Another example is the title vs artist fields. On this release, I have a recording titled “Camila Cabello Fe. Young Thug & Friends”. The artist being DJ Martin Pieters. Now, the actual recordings here are “Set Fire to the Rain”, “Havana”, “What Lovers Do” and others. This differs from another recording on the release titled “Waiting On Beautiful (Walking In Vain Vs Perfect)”, by “Bob Marley & The Wailers Vs Ed Sheeran”, mixed by “BERGWALL”.

If there is any interest in trying to make this MB friendly, that would be great. For my purposes, this is all just fine as these recordings are special purpose. They are also however great for casual listening as it brings a nice variation to what you normally hear on the radio or other.

DATASET EXCERPT:
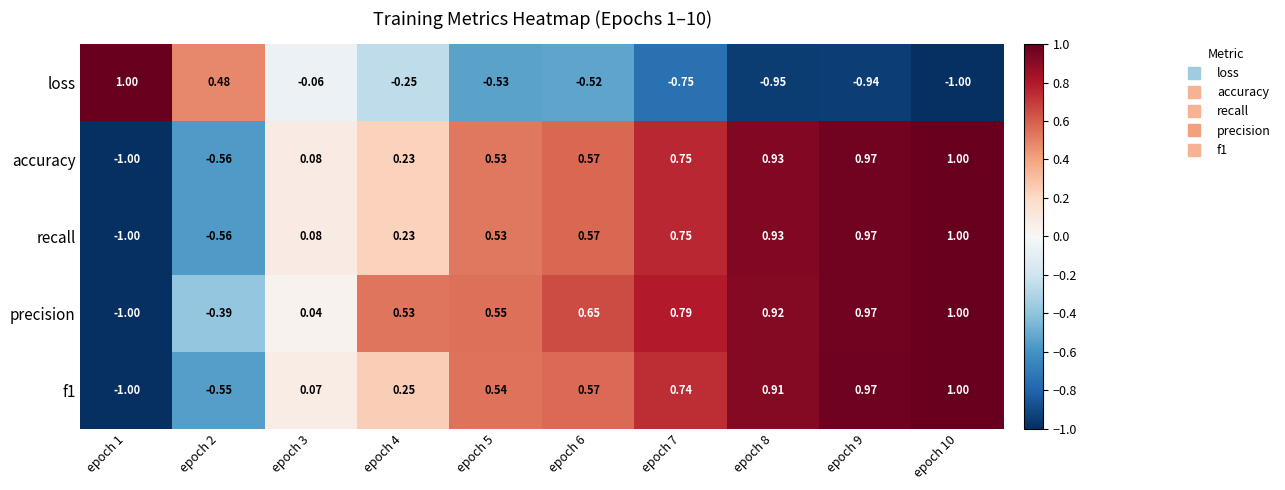

Is the value of accuracy at epoch 5 greater than the value of precision at epoch 10?

No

WHAT IS NEEDED:
Carry on the forum post about title and artist fields, picking up after its final sentence. None of the material is needed here.

ANSWER TO THIS EXERCISE:
for capitalization and the correct artist name, my general rules of thumb (in order):

  1. use whatever they use on social media (Twitter, Facebook, the artist’s Bandcamp, SoundCloud, etc.), if applicable. for example, a few recent artist name edits I’ve done (1, 2, and 3). obviously, if they’ve got a silly name on Twitter, like deadmau5 has right now (all hail the goat lord), don’t use that… :wink:
  2. if they have a website, you might be able to get a spelling from a bio or something. either an artist-created page or a label’s page could work.
  3. if they’re consistent on official releases by the artist, I might use that (probably very rare). I know @aerozol did this for PIG//CONTROL just recently (also probably from their Bandcamp)
  4. if you can find them in another database (i.e. Discogs, RateYourMusic, Wikipedia/Wikidata, etc.), you could use the same name they use there.
  5. otherwise, you’re probably left with trying to figure the most common spelling with whatever you’ve got.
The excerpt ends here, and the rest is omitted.